> **Task objective**:
Gather every line from the entries below that includes "TRIANGLE".

(Raw data)

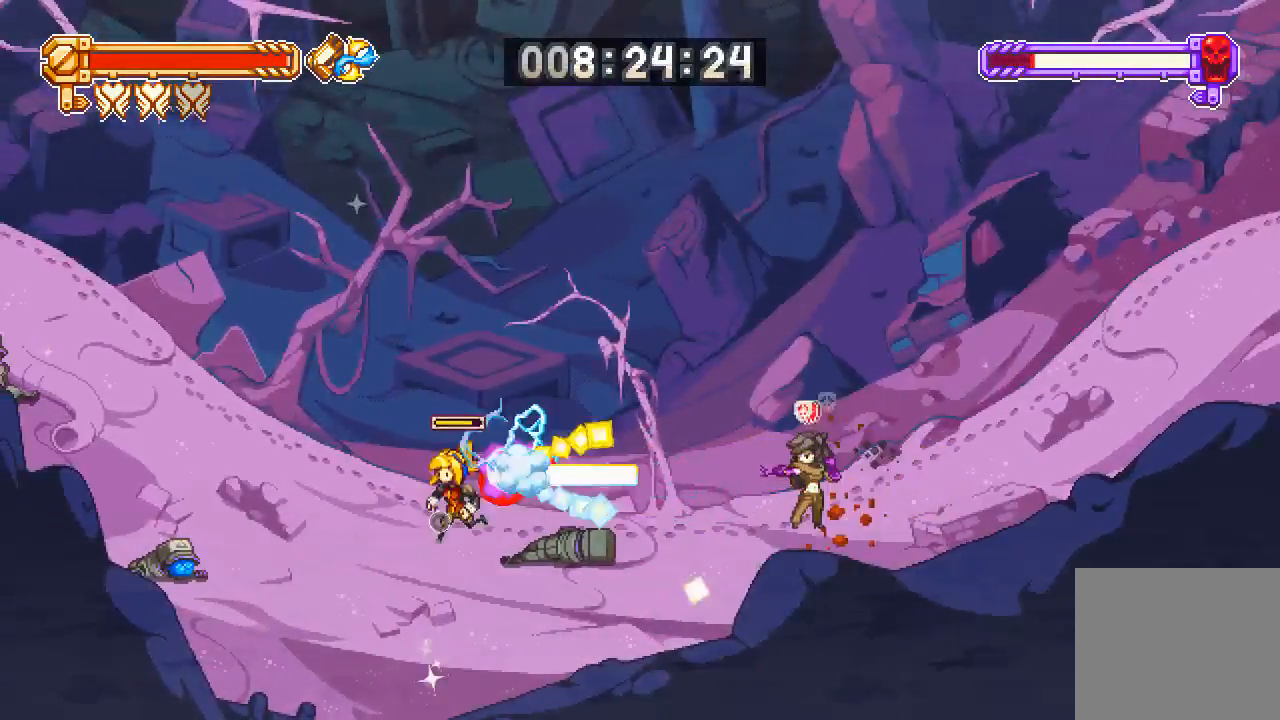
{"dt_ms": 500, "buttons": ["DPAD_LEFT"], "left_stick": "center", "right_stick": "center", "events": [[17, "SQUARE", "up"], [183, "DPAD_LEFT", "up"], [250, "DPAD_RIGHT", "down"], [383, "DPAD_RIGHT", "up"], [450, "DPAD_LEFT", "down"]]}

(End Raw data)
(Raw data)

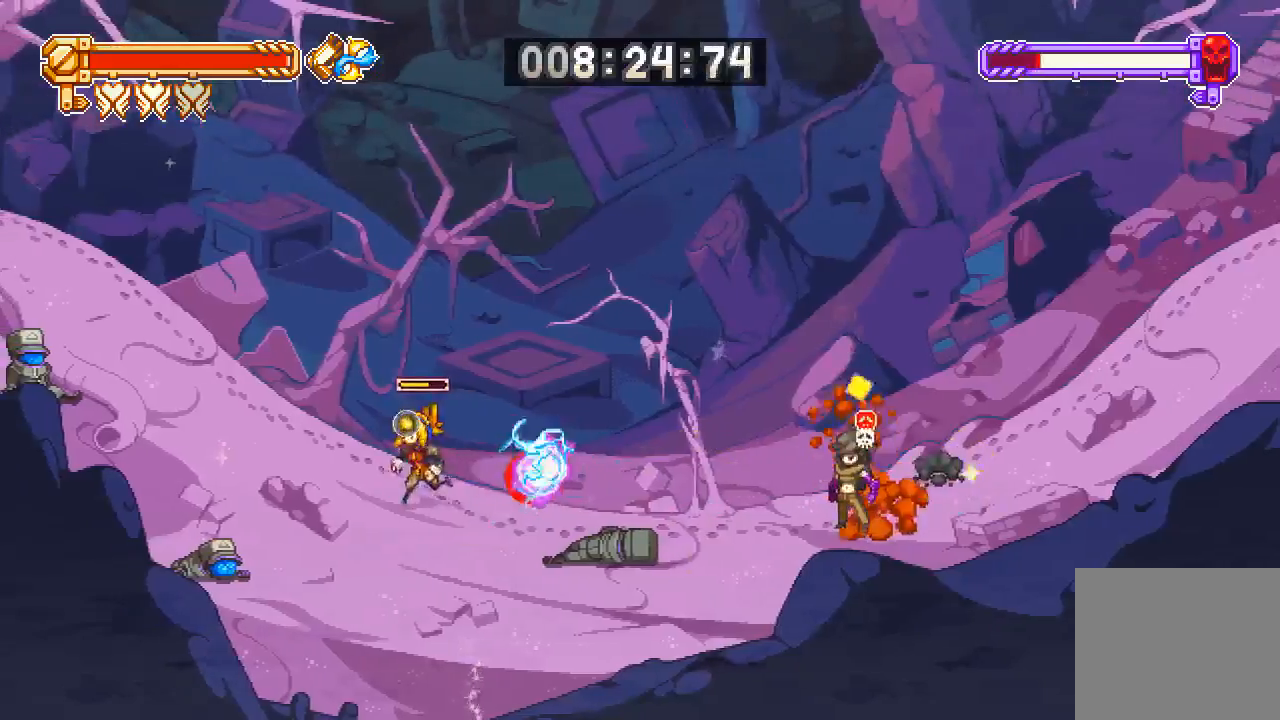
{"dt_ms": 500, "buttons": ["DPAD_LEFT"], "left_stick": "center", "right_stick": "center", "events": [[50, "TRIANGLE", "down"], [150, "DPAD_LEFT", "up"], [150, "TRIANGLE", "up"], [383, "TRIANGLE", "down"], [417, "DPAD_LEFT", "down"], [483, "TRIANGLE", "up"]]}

(End Raw data)
(Raw data)

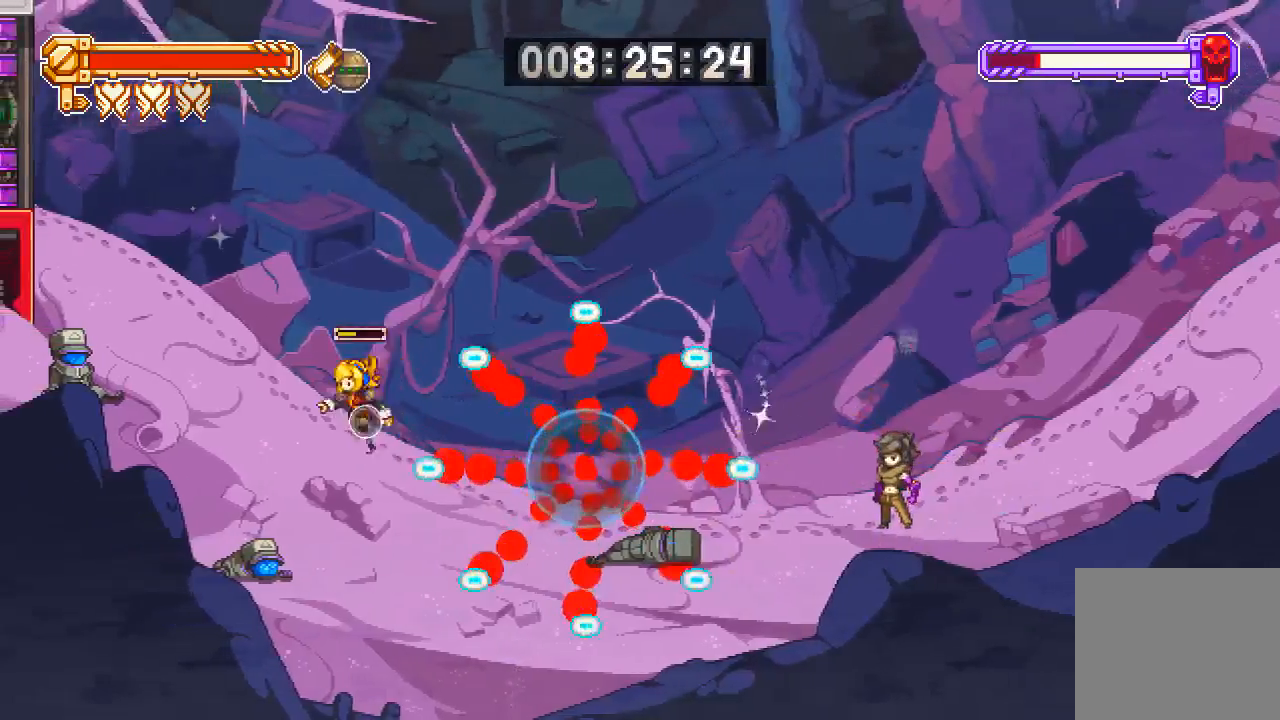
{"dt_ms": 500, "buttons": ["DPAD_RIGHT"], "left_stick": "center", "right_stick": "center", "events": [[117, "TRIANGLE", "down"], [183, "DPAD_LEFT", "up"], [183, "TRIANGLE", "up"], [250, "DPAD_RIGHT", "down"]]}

(End Raw data)

> **Result of this task**:
{"dt_ms": 500, "buttons": ["DPAD_LEFT"], "left_stick": "center", "right_stick": "center", "events": [[50, "TRIANGLE", "down"], [150, "DPAD_LEFT", "up"], [150, "TRIANGLE", "up"], [383, "TRIANGLE", "down"], [417, "DPAD_LEFT", "down"], [483, "TRIANGLE", "up"]]}
{"dt_ms": 500, "buttons": ["DPAD_RIGHT"], "left_stick": "center", "right_stick": "center", "events": [[117, "TRIANGLE", "down"], [183, "DPAD_LEFT", "up"], [183, "TRIANGLE", "up"], [250, "DPAD_RIGHT", "down"]]}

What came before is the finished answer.